Pricing dinâmico assistido por IA vai além da gestão de tarifas tradicional. Os sistemas atuais analisam em tempo real a ocupação da propriedade, as tarifas dos competidores diretos, a elasticidade histórica por segmento e a velocidade de reservas para o período em causa, e sugerem ou aplicam automaticamente ajustes de preço. O objetivo não é ser sempre o mais barato, mas maximizar a receita por quarto disponível em cada janela temporal.
Benchmarking competitivo automatizado monitoriza continuamente as tarifas, disponibilidade e condições dos competidores nas principais OTAs e no canal direto, sem necessidade de pesquisa manual. Gera alertas quando um competidor altera a sua estratégia de forma significativa e permite uma resposta rápida e informada, em vez de reativa.
Análise de padrões de abandono identifica em que momento do funil de reserva os utilizadores desistem, que tarifas ou condições geram mais hesitação e que segmentos têm maior propensão a completar a reserva. Com estes dados é possível redesenhar o fluxo de reserva, ajustar os argumentos por etapa e recuperar conversões que de outra forma se perderiam para as OTAs.

Períodos como a Páscoa podem ser vistos como risco, mas também como oportunidade. Que estratégias de marketing digital podem transformar essa incerteza em vantagem competitiva?

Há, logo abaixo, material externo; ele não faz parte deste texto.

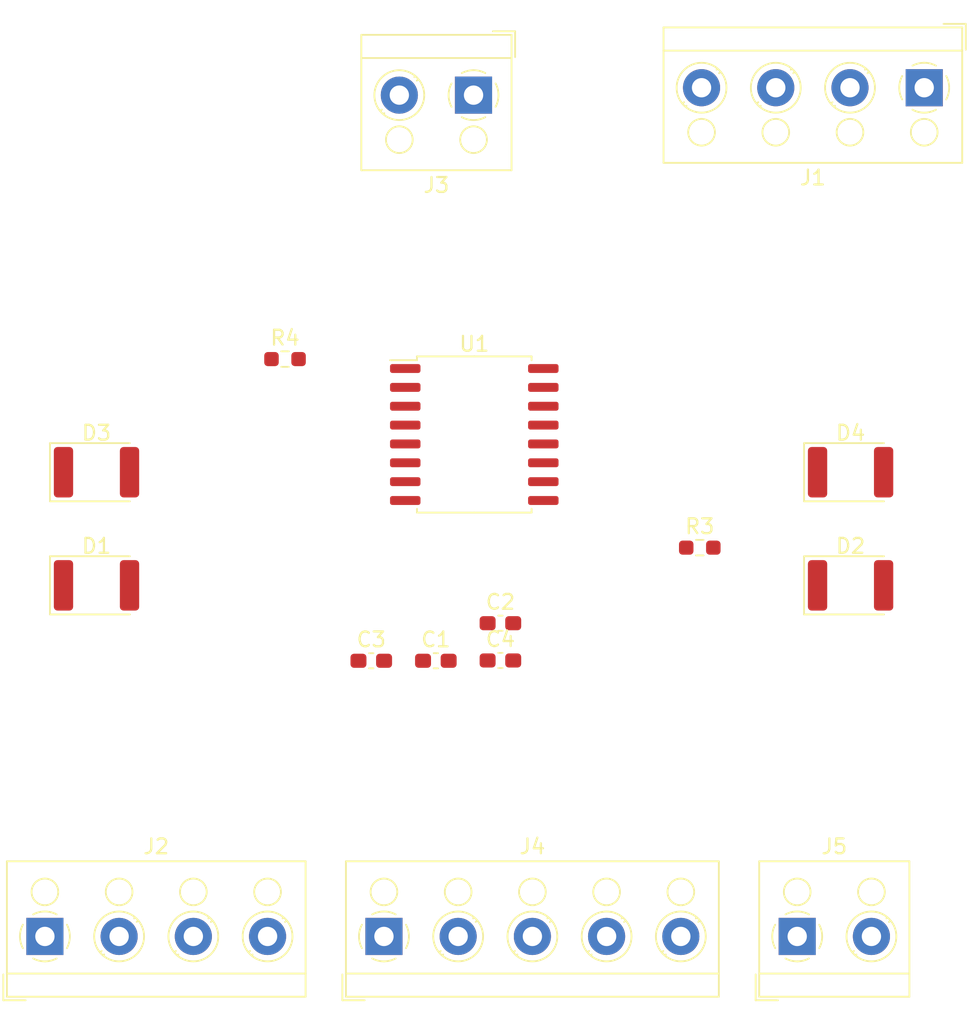
<source format=kicad_pcb>
(kicad_pcb (version 20211014) (generator pcbnew)

  (general
    (thickness 1.6)
  )

  (paper "A4")
  (layers
    (0 "F.Cu" signal)
    (31 "B.Cu" signal)
    (32 "B.Adhes" user "B.Adhesive")
    (33 "F.Adhes" user "F.Adhesive")
    (34 "B.Paste" user)
    (35 "F.Paste" user)
    (36 "B.SilkS" user "B.Silkscreen")
    (37 "F.SilkS" user "F.Silkscreen")
    (38 "B.Mask" user)
    (39 "F.Mask" user)
    (40 "Dwgs.User" user "User.Drawings")
    (41 "Cmts.User" user "User.Comments")
    (42 "Eco1.User" user "User.Eco1")
    (43 "Eco2.User" user "User.Eco2")
    (44 "Edge.Cuts" user)
    (45 "Margin" user)
    (46 "B.CrtYd" user "B.Courtyard")
    (47 "F.CrtYd" user "F.Courtyard")
    (48 "B.Fab" user)
    (49 "F.Fab" user)
    (50 "User.1" user)
    (51 "User.2" user)
    (52 "User.3" user)
    (53 "User.4" user)
    (54 "User.5" user)
    (55 "User.6" user)
    (56 "User.7" user)
    (57 "User.8" user)
    (58 "User.9" user)
  )

  (setup
    (stackup
      (layer "F.SilkS" (type "Top Silk Screen"))
      (layer "F.Paste" (type "Top Solder Paste"))
      (layer "F.Mask" (type "Top Solder Mask") (thickness 0.01))
      (layer "F.Cu" (type "copper") (thickness 0.035))
      (layer "dielectric 1" (type "core") (thickness 1.51) (material "FR4") (epsilon_r 4.5) (loss_tangent 0.02))
      (layer "B.Cu" (type "copper") (thickness 0.035))
      (layer "B.Mask" (type "Bottom Solder Mask") (thickness 0.01))
      (layer "B.Paste" (type "Bottom Solder Paste"))
      (layer "B.SilkS" (type "Bottom Silk Screen"))
      (copper_finish "None")
      (dielectric_constraints no)
    )
    (pad_to_mask_clearance 0)
    (pcbplotparams
      (layerselection 0x00010fc_ffffffff)
      (disableapertmacros false)
      (usegerberextensions false)
      (usegerberattributes true)
      (usegerberadvancedattributes true)
      (creategerberjobfile true)
      (svguseinch false)
      (svgprecision 6)
      (excludeedgelayer true)
      (plotframeref false)
      (viasonmask false)
      (mode 1)
      (useauxorigin false)
      (hpglpennumber 1)
      (hpglpenspeed 20)
      (hpglpendiameter 15.000000)
      (dxfpolygonmode true)
      (dxfimperialunits true)
      (dxfusepcbnewfont true)
      (psnegative false)
      (psa4output false)
      (plotreference true)
      (plotvalue true)
      (plotinvisibletext false)
      (sketchpadsonfab false)
      (subtractmaskfromsilk false)
      (outputformat 1)
      (mirror false)
      (drillshape 1)
      (scaleselection 1)
      (outputdirectory "")
    )
  )

  (net 0 "")
  (net 1 "/vcc-rpi")
  (net 2 "/gnd-rpi")
  (net 3 "/vcc-nmea")
  (net 4 "/gnd-nmea")
  (net 5 "/y-nmea")
  (net 6 "/earth-nmea")
  (net 7 "/z-nmea")
  (net 8 "/a-nmea")
  (net 9 "/b-nmea")
  (net 10 "/rx-rpi")
  (net 11 "/tx-rpi")
  (net 12 "unconnected-(U1-Pad7)")
  (net 13 "unconnected-(U1-Pad10)")

  (footprint "Capacitor_SMD:C_0603_1608Metric_Pad1.08x0.95mm_HandSolder" (layer "F.Cu") (at 146.59 101.58))

  (footprint "Capacitor_SMD:C_0603_1608Metric_Pad1.08x0.95mm_HandSolder" (layer "F.Cu") (at 137.89 101.6))

  (footprint "Capacitor_SMD:C_0603_1608Metric_Pad1.08x0.95mm_HandSolder" (layer "F.Cu") (at 142.24 101.6))

  (footprint "Diode_SMD:D_1812_4532Metric_Pad1.30x3.40mm_HandSolder" (layer "F.Cu") (at 170.18 88.9))

  (footprint "Diode_SMD:D_1812_4532Metric_Pad1.30x3.40mm_HandSolder" (layer "F.Cu") (at 119.38 96.52))

  (footprint "TerminalBlock_RND:TerminalBlock_RND_205-00001_1x02_P5.00mm_Horizontal" (layer "F.Cu") (at 144.78 63.5 180))

  (footprint "Capacitor_SMD:C_0603_1608Metric_Pad1.08x0.95mm_HandSolder" (layer "F.Cu") (at 146.59 99.07))

  (footprint "Package_SO:SOIC-16W_7.5x10.3mm_P1.27mm" (layer "F.Cu") (at 144.83 86.36))

  (footprint "Diode_SMD:D_1812_4532Metric_Pad1.30x3.40mm_HandSolder" (layer "F.Cu") (at 119.38 88.9))

  (footprint "Resistor_SMD:R_0603_1608Metric_Pad0.98x0.95mm_HandSolder" (layer "F.Cu") (at 160.02 93.98))

  (footprint "TerminalBlock_RND:TerminalBlock_RND_205-00003_1x04_P5.00mm_Horizontal" (layer "F.Cu") (at 175.14 63 180))

  (footprint "Diode_SMD:D_1812_4532Metric_Pad1.30x3.40mm_HandSolder" (layer "F.Cu") (at 170.18 96.52))

  (footprint "TerminalBlock_RND:TerminalBlock_RND_205-00003_1x04_P5.00mm_Horizontal" (layer "F.Cu") (at 115.904 120.169))

  (footprint "TerminalBlock_RND:TerminalBlock_RND_205-00004_1x05_P5.00mm_Horizontal" (layer "F.Cu") (at 138.744 120.169))

  (footprint "Resistor_SMD:R_0603_1608Metric_Pad0.98x0.95mm_HandSolder" (layer "F.Cu") (at 132.08 81.28))

  (footprint "TerminalBlock_RND:TerminalBlock_RND_205-00001_1x02_P5.00mm_Horizontal" (layer "F.Cu") (at 166.584 120.169))

)

</source>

A Páscoa de 2026 é particularmente interessante. A janela de antecedência comprimiu-se, o consumidor tende a reservar cada vez mais tarde, especialmente quando há contexto de instabilidade. Isto é uma oportunidade para quem tiver flexibilidade de políticas e agilidade de comunicação. A estratégia concreta passa por três momentos: agora, ativar campanhas de urgência com disponibilidade limitada e cancelamento gratuita, a combinação urgência mais segurança funciona muito bem com o perfil de decisão atual. A duas semanas da Páscoa, reativar quem abandonou o processo de reserva e quem consultou sem converter. Na semana de Páscoa, campanhas de last-minute para público de proximidade.

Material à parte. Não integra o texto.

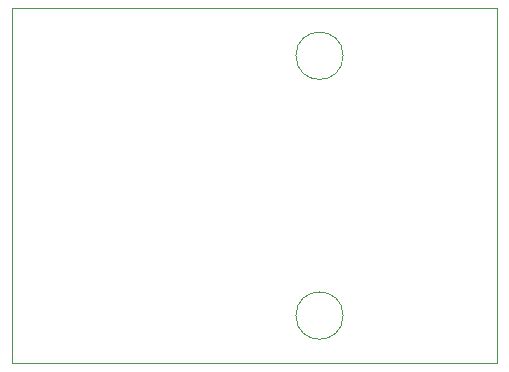
<source format=gbr>
%TF.GenerationSoftware,KiCad,Pcbnew,5.1.12-84ad8e8a86~92~ubuntu20.04.1*%
%TF.CreationDate,2023-02-19T01:27:16+01:00*%
%TF.ProjectId,tp5000_lifepo4_charger,74703530-3030-45f6-9c69-6665706f345f,rev?*%
%TF.SameCoordinates,Original*%
%TF.FileFunction,Profile,NP*%
%FSLAX46Y46*%
G04 Gerber Fmt 4.6, Leading zero omitted, Abs format (unit mm)*
G04 Created by KiCad (PCBNEW 5.1.12-84ad8e8a86~92~ubuntu20.04.1) date 2023-02-19 01:27:16*
%MOMM*%
%LPD*%
G01*
G04 APERTURE LIST*
%TA.AperFunction,Profile*%
%ADD10C,0.050000*%
%TD*%
G04 APERTURE END LIST*
D10*
X111000000Y-133000000D02*
G75*
G03*
X111000000Y-133000000I-2000000J0D01*
G01*
X111000000Y-111000000D02*
G75*
G03*
X111000000Y-111000000I-2000000J0D01*
G01*
X83000000Y-137000000D02*
X83000000Y-107000000D01*
X124000000Y-137000000D02*
X83000000Y-137000000D01*
X124000000Y-107000000D02*
X124000000Y-137000000D01*
X83000000Y-107000000D02*
X124000000Y-107000000D01*
M02*

</source>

De que maneira podem os hotéis equilibrar visibilidade, preço e experiência do cliente em canais próprios versus plataformas externas durante momentos de alta volatilidade?

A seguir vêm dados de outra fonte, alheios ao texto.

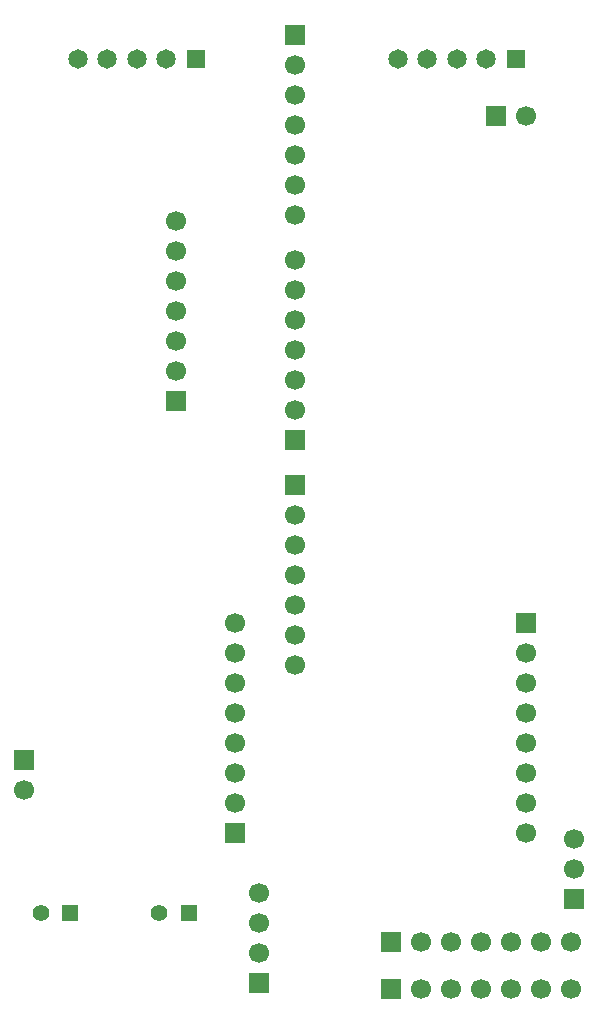
<source format=gbr>
%TF.GenerationSoftware,KiCad,Pcbnew,9.0.2*%
%TF.CreationDate,2025-11-02T21:53:54+09:00*%
%TF.ProjectId,SPC_Noname2,5350435f-4e6f-46e6-916d-65322e6b6963,rev?*%
%TF.SameCoordinates,Original*%
%TF.FileFunction,Soldermask,Top*%
%TF.FilePolarity,Negative*%
%FSLAX46Y46*%
G04 Gerber Fmt 4.6, Leading zero omitted, Abs format (unit mm)*
G04 Created by KiCad (PCBNEW 9.0.2) date 2025-11-02 21:53:54*
%MOMM*%
%LPD*%
G01*
G04 APERTURE LIST*
%ADD10R,1.700000X1.700000*%
%ADD11C,1.700000*%
%ADD12R,1.650000X1.650000*%
%ADD13C,1.650000*%
%ADD14R,1.400000X1.400000*%
%ADD15C,1.400000*%
G04 APERTURE END LIST*
D10*
%TO.C,J5*%
X203454000Y-138176000D03*
D11*
X205994000Y-138176000D03*
X208534000Y-138176000D03*
X211074000Y-138176000D03*
X213614000Y-138176000D03*
X216154000Y-138176000D03*
X218694000Y-138176000D03*
%TD*%
D12*
%TO.C,J1*%
X214002000Y-59436000D03*
D13*
X211502000Y-59436000D03*
X209002000Y-59436000D03*
X206502000Y-59436000D03*
X204002000Y-59436000D03*
%TD*%
D10*
%TO.C,J14*%
X172385000Y-118830000D03*
D11*
X172385000Y-121370000D03*
%TD*%
D10*
%TO.C,J10*%
X195326000Y-91694000D03*
D11*
X195326000Y-89154000D03*
X195326000Y-86614000D03*
X195326000Y-84074000D03*
X195326000Y-81534000D03*
X195326000Y-78994000D03*
X195326000Y-76454000D03*
%TD*%
D10*
%TO.C,J9*%
X214884000Y-107188000D03*
D11*
X214884000Y-109728000D03*
X214884000Y-112268000D03*
X214884000Y-114808000D03*
X214884000Y-117348000D03*
X214884000Y-119888000D03*
X214884000Y-122428000D03*
X214884000Y-124968000D03*
%TD*%
D10*
%TO.C,D1*%
X212344000Y-64262000D03*
D11*
X214884000Y-64262000D03*
%TD*%
D10*
%TO.C,J7*%
X203454000Y-134266000D03*
D11*
X205994000Y-134266000D03*
X208534000Y-134266000D03*
X211074000Y-134266000D03*
X213614000Y-134266000D03*
X216154000Y-134266000D03*
X218694000Y-134266000D03*
%TD*%
D12*
%TO.C,J12*%
X186904000Y-59436000D03*
D13*
X184404000Y-59436000D03*
X181904000Y-59436000D03*
X179404000Y-59436000D03*
X176904000Y-59436000D03*
%TD*%
D14*
%TO.C,J3*%
X186305000Y-131754000D03*
D15*
X183805000Y-131754000D03*
%TD*%
D10*
%TO.C,J8*%
X190246000Y-124968000D03*
D11*
X190246000Y-122428000D03*
X190246000Y-119888000D03*
X190246000Y-117348000D03*
X190246000Y-114808000D03*
X190246000Y-112268000D03*
X190246000Y-109728000D03*
X190246000Y-107188000D03*
%TD*%
D10*
%TO.C,J13*%
X192278000Y-137668000D03*
D11*
X192278000Y-135128000D03*
X192278000Y-132588000D03*
X192278000Y-130048000D03*
%TD*%
D10*
%TO.C,J11*%
X195326000Y-95504000D03*
D11*
X195326000Y-98044000D03*
X195326000Y-100584000D03*
X195326000Y-103124000D03*
X195326000Y-105664000D03*
X195326000Y-108204000D03*
X195326000Y-110744000D03*
%TD*%
D10*
%TO.C,J4*%
X185210000Y-88460000D03*
D11*
X185210000Y-85920000D03*
X185210000Y-83380000D03*
X185210000Y-80840000D03*
X185210000Y-78300000D03*
X185210000Y-75760000D03*
X185210000Y-73220000D03*
%TD*%
D10*
%TO.C,J6*%
X218948000Y-130556000D03*
D11*
X218948000Y-128016000D03*
X218948000Y-125476000D03*
%TD*%
D10*
%TO.C,J16*%
X195326000Y-57404000D03*
D11*
X195326000Y-59944000D03*
X195326000Y-62484000D03*
X195326000Y-65024000D03*
X195326000Y-67564000D03*
X195326000Y-70104000D03*
X195326000Y-72644000D03*
%TD*%
D14*
%TO.C,J2*%
X176281000Y-131754000D03*
D15*
X173781000Y-131754000D03*
%TD*%
M02*

</source>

O modelo ideal não é abandonar as OTAsé usá-las de forma estratégica. Em momentos de volatilidade, a OTA serve para captar o cliente novo, aquele que não nos conhece e que vai descobrir-nos pela plataforma. O canal direto serve para reter o cliente que já nos conhece e para quem a proposta de valor adicional faz diferença. O erro estratégico mais comum é competir com a OTA em preço no canal direto isso é uma guerra que o hotel nunca ganha. Compete-se em valor: o que o cliente ganha ao reservar diretamente que não consegue na Booking? A resposta a esta pergunta tem de ser clara, tangível e comunicada ativamente.

Que tendências digitais emergentes no setor hoteleiro devem ser acompanhadas por profissionais de marketing para enfrentar períodos de instabilidade?
Quatro tendências que estão a redefinir o setor e que em Portugal ainda têm muito espaço de adoção. Primeiro, a pesquisa por IA generativa o Google AI Overview e ferramentas como o ChatGPT já influenciam decisões de viagem. Os hotéis que não estiverem otimizados para aparecer nestes resultados vão perder visibilidade de forma silenciosa mas consistente. Segundo, a automação da jornada do hóspede check-in digital, mensagens automáticas pré e pós estadia, comunicação contextualizada está a deixar de ser diferenciador para passar a ser expectativa base. Terceiro, o turismo de alto valor acrescentado está em aceleração clara em Portugal, com cada vez mais unidades a apostar no segmento de gama alta o marketing tem de acompanhar este reposicionamento. Quarto, a reputação digital gerida em tempo real uma resposta a uma review negativa nas primeiras horas tem um impacto de conversão radicalmente diferente de uma resposta ao fim de uma semana. Isto requer processo, não apenas boa vontade.